Rendered images with source text
::::

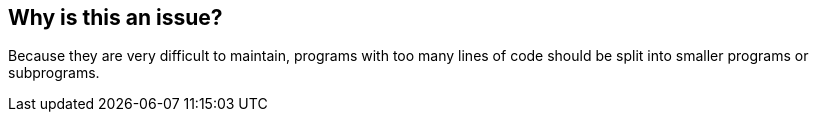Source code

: == Why is this an issue?

Because they are very difficult to maintain, programs with too many lines of code should be split into smaller programs or subprograms.


ifdef::env-github,rspecator-view[]

'''
== Implementation Specification
(visible only on this page)

=== Parameters

.maximumLinesOfCodeThreshold
****

----
1500
----

The maximum number of lines of code above which a program should be split
****


'''
== Comments And Links
(visible only on this page)

=== on 29 May 2015, 13:05:39 Ann Campbell wrote:
double-check me, [~pierre-yves.nicolas]

=== on 29 May 2015, 15:15:29 Pierre-Yves Nicolas wrote:
I changed the SQALE factor to 2min per line.

endif::env-github,rspecator-view[]

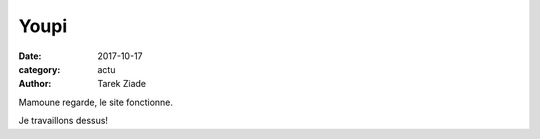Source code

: Youpi
#####

:date: 2017-10-17
:category: actu
:author: Tarek Ziade

Mamoune regarde, le site fonctionne.

Je travaillons dessus!

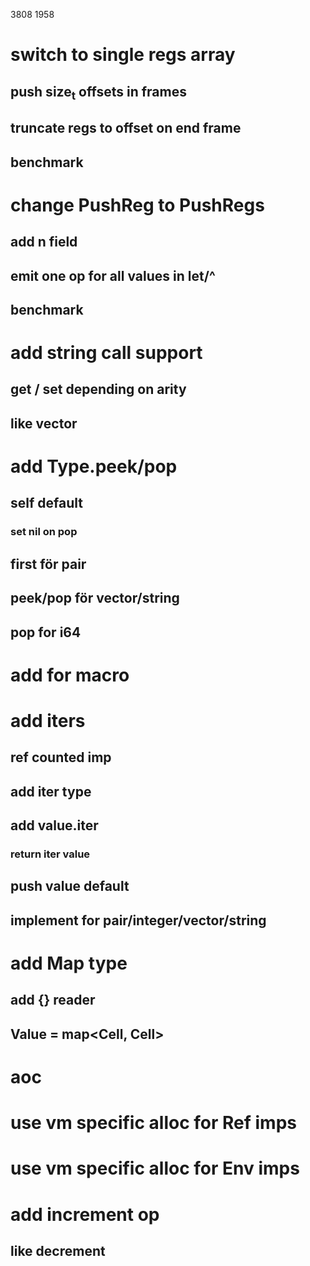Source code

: 3808
1958

* switch to single regs array
** push size_t offsets in frames
** truncate regs to offset on end frame
** benchmark

* change PushReg to PushRegs
** add n field
** emit one op for all values in let/^
** benchmark

* add string call support
** get / set depending on arity
** like vector

* add Type.peek/pop
** self default
*** set nil on pop
** first för pair
** peek/pop för vector/string
** pop for i64

* add for macro

* add iters
** ref counted imp
** add iter type
** add value.iter
*** return iter value
** push value default
** implement for pair/integer/vector/string

* add Map type
** add {} reader
** Value = map<Cell, Cell>

* aoc
* use vm specific alloc for Ref imps
* use vm specific alloc for Env imps

* add increment op
** like decrement

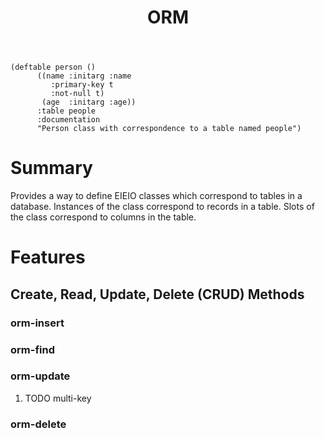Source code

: #+title: ORM

#+begin_src elisp
  (deftable person ()
	    ((name :initarg :name
		   :primary-key t
		   :not-null t)
	     (age  :initarg :age))
	    :table people
	    :documentation
	    "Person class with correspondence to a table named people")
#+end_src

* Summary

Provides a way to define EIEIO classes which correspond to tables in a
database. Instances of the class correspond to records in a table. Slots of the
class correspond to columns in the table.

* Features
** Create, Read, Update, Delete (CRUD) Methods
*** orm-insert
*** orm-find
*** orm-update
**** TODO multi-key
*** orm-delete
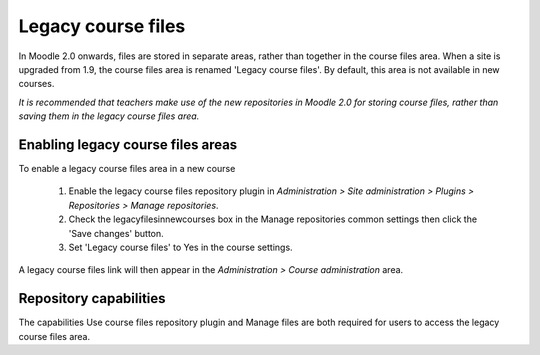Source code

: .. _legacy_course_files:

Legacy course files
====================
In Moodle 2.0 onwards, files are stored in separate areas, rather than together in the course files area. When a site is upgraded from 1.9, the course files area is renamed 'Legacy course files'. By default, this area is not available in new courses.

*It is recommended that teachers make use of the new repositories in Moodle 2.0 for storing course files, rather than saving them in the legacy course files area.*

Enabling legacy course files areas
------------------------------------
To enable a legacy course files area in a new course

  1. Enable the legacy course files repository plugin in *Administration > Site administration > Plugins > Repositories > Manage repositories*.
  2. Check the legacyfilesinnewcourses box in the Manage repositories common settings then click the 'Save changes' button.
  3. Set 'Legacy course files' to Yes in the course settings. 

A legacy course files link will then appear in the *Administration > Course administration* area. 

Repository capabilities
-------------------------
The capabilities Use course files repository plugin and Manage files are both required for users to access the legacy course files area. 
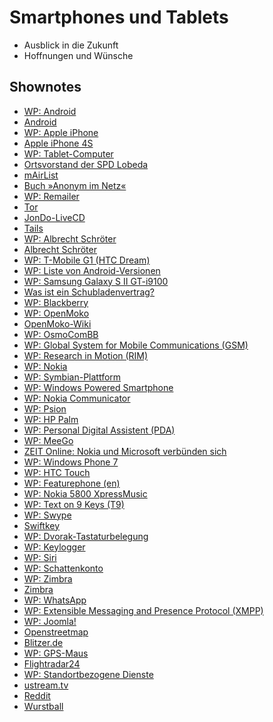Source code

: 
* Smartphones und Tablets
  - Ausblick in die Zukunft
  - Hoffnungen und Wünsche


** Shownotes
   - [[https://de.wikipedia.org/wiki/Android_%28Betriebssystem%29][WP: Android]]
   - [[http://www.android.com/][Android]]
   - [[https://de.wikipedia.org/wiki/Apple_iPhone][WP: Apple iPhone]]
   - [[http://www.apple.com/de/iphone/][Apple iPhone 4S]]
   - [[https://de.wikipedia.org/wiki/Tablet-Computer][WP: Tablet-Computer]]
   - [[http://spdnet.sozi.info/thueringen/jena/index.php/images/user_pages/index.php?nr%3D4213&menu%3D0][Ortsvorstand der SPD Lobeda]]
   - [[http://www.mairlist.com/de/][mAirList]]
   - [[https://www.opensourcepress.de/index.php?26&backPID%3D185&tt_products%3D348][Buch »Anonym im Netz«]]
   - [[https://de.wikipedia.org/wiki/Remailer][WP: Remailer]]
   - [[https://torproject.org/][Tor]]
   - [[https://www.anonym-surfen.de/jondo-live-cd.html][JonDo-LiveCD]]
   - [[https://tails.boum.org/][Tails]]
   - [[https://de.wikipedia.org/wiki/Albrecht_Schr%C3%B6ter][WP: Albrecht Schröter]]
   - [[http://www.albrecht-schroeter.de/][Albrecht Schröter]]
   - [[https://de.wikipedia.org/wiki/HTC_Dream][WP: T-Mobile G1 (HTC Dream)]]
   - [[https://de.wikipedia.org/wiki/Liste_von_Android-Versionen][WP: Liste von Android-Versionen]]
   - [[https://de.wikipedia.org/wiki/Samsung_Galaxy_S_II_GT-i9100][WP: Samsung Galaxy S II GT-i9100]]
   - [[http://www.compboard.de/blog/was-ist-ein-schubladenvertrag/][Was ist ein Schubladenvertrag?]]
   - [[https://de.wikipedia.org/wiki/BlackBerry][WP: Blackberry]]
   - [[https://de.wikipedia.org/wiki/Openmoko][WP: OpenMoko]]
   - [[http://wiki.openmoko.org/wiki/Main_Page][OpenMoko-Wiki]]
   - [[https://de.wikipedia.org/wiki/OsmocomBB][WP: OsmoComBB]]
   - [[https://de.wikipedia.org/wiki/Global_System_for_Mobile_Communications][WP: Global System for Mobile Communications (GSM)]]
   - [[https://de.wikipedia.org/wiki/Research_In_Motion][WP: Research in Motion (RIM)]]
   - [[https://de.wikipedia.org/wiki/Nokia][WP: Nokia]]
   - [[https://de.wikipedia.org/wiki/Symbian-Plattform][WP: Symbian-Plattform]]
   - [[https://de.wikipedia.org/wiki/Windows_Powered_Smartphone][WP: Windows Powered Smartphone]]
   - [[https://de.wikipedia.org/wiki/Nokia_Communicator][WP: Nokia Communicator]]
   - [[https://de.wikipedia.org/wiki/Psion][WP: Psion]]
   - [[https://de.wikipedia.org/wiki/HP_Palm][WP: HP Palm]]
   - [[https://de.wikipedia.org/wiki/Personal_Digital_Assistant][WP: Personal Digital Assistent (PDA)]]
   - [[https://de.wikipedia.org/wiki/MeeGo][WP: MeeGo]]
   - [[http://www.zeit.de/digital/mobil/2011-02/nokia-microsoft-wp7][ZEIT Online: Nokia und Microsoft verbünden sich]]
   - [[https://de.wikipedia.org/wiki/Windows_Phone_7][WP: Windows Phone 7]]
   - [[https://de.wikipedia.org/wiki/HTC_Touch][WP: HTC Touch]]
   - [[https://en.wikipedia.org/wiki/Feature_phone][WP: Featurephone (en)]]
   - [[https://de.wikipedia.org/wiki/Nokia_5800#Nokia_5800_XpressMusic][WP: Nokia 5800 XpressMusic]]
   - [[https://de.wikipedia.org/wiki/Text_on_9_keys][WP: Text on 9 Keys (T9)]]
   - [[https://de.wikipedia.org/wiki/Swype][WP: Swype]]
   - [[http://www.swiftkey.net/][Swiftkey]]
   - [[https://de.wikipedia.org/wiki/Dvorak-Tastaturbelegung][WP: Dvorak-Tastaturbelegung]]
   - [[https://de.wikipedia.org/wiki/Keylogger][WP: Keylogger]]
   - [[https://de.wikipedia.org/wiki/Siri_(Software)][WP: Siri]]
   - [[https://de.wikipedia.org/wiki/Schattenkonto][WP: Schattenkonto]]
   - [[https://de.wikipedia.org/wiki/Zimbra][WP: Zimbra]]
   - [[http://www.zimbra.com/][Zimbra]]
   - [[https://de.wikipedia.org/wiki/WhatsApp][WP: WhatsApp]]
   - [[https://de.wikipedia.org/wiki/Extensible_Messaging_and_Presence_Protocol][WP: Extensible Messaging and Presence Protocol (XMPP)]]
   - [[https://de.wikipedia.org/wiki/Joomla][WP: Joomla!]]
   - [[http://www.openstreetmap.org/][Openstreetmap]]
   - [[http://blitzer.de/][Blitzer.de]]
   - [[https://de.wikipedia.org/wiki/GPS-Maus][WP: GPS-Maus]]
   - [[http://www.flightradar24.com/][Flightradar24]]
   - [[https://de.wikipedia.org/wiki/Location_Based_Services][WP: Standortbezogene Dienste]]
   - [[http://ustream.tv/][ustream.tv]]
   - [[http://reddit.com/][Reddit]]
   - [[http://wurstball.de/][Wurstball]]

::::

__INSTRUCTIONS FOR THE TASK__. Give back precisely the lines above that start at the line containing "S II GT-i9100]]" and end at the line containing "- [[https://de.wikipedia.org/wiki/MeeGo][WP: MeeGo]]", inclusive. No other lines belong in the output.

__EXERCISE OUTPUT__.
   - [[https://de.wikipedia.org/wiki/Samsung_Galaxy_S_II_GT-i9100][WP: Samsung Galaxy S II GT-i9100]]
   - [[http://www.compboard.de/blog/was-ist-ein-schubladenvertrag/][Was ist ein Schubladenvertrag?]]
   - [[https://de.wikipedia.org/wiki/BlackBerry][WP: Blackberry]]
   - [[https://de.wikipedia.org/wiki/Openmoko][WP: OpenMoko]]
   - [[http://wiki.openmoko.org/wiki/Main_Page][OpenMoko-Wiki]]
   - [[https://de.wikipedia.org/wiki/OsmocomBB][WP: OsmoComBB]]
   - [[https://de.wikipedia.org/wiki/Global_System_for_Mobile_Communications][WP: Global System for Mobile Communications (GSM)]]
   - [[https://de.wikipedia.org/wiki/Research_In_Motion][WP: Research in Motion (RIM)]]
   - [[https://de.wikipedia.org/wiki/Nokia][WP: Nokia]]
   - [[https://de.wikipedia.org/wiki/Symbian-Plattform][WP: Symbian-Plattform]]
   - [[https://de.wikipedia.org/wiki/Windows_Powered_Smartphone][WP: Windows Powered Smartphone]]
   - [[https://de.wikipedia.org/wiki/Nokia_Communicator][WP: Nokia Communicator]]
   - [[https://de.wikipedia.org/wiki/Psion][WP: Psion]]
   - [[https://de.wikipedia.org/wiki/HP_Palm][WP: HP Palm]]
   - [[https://de.wikipedia.org/wiki/Personal_Digital_Assistant][WP: Personal Digital Assistent (PDA)]]
   - [[https://de.wikipedia.org/wiki/MeeGo][WP: MeeGo]]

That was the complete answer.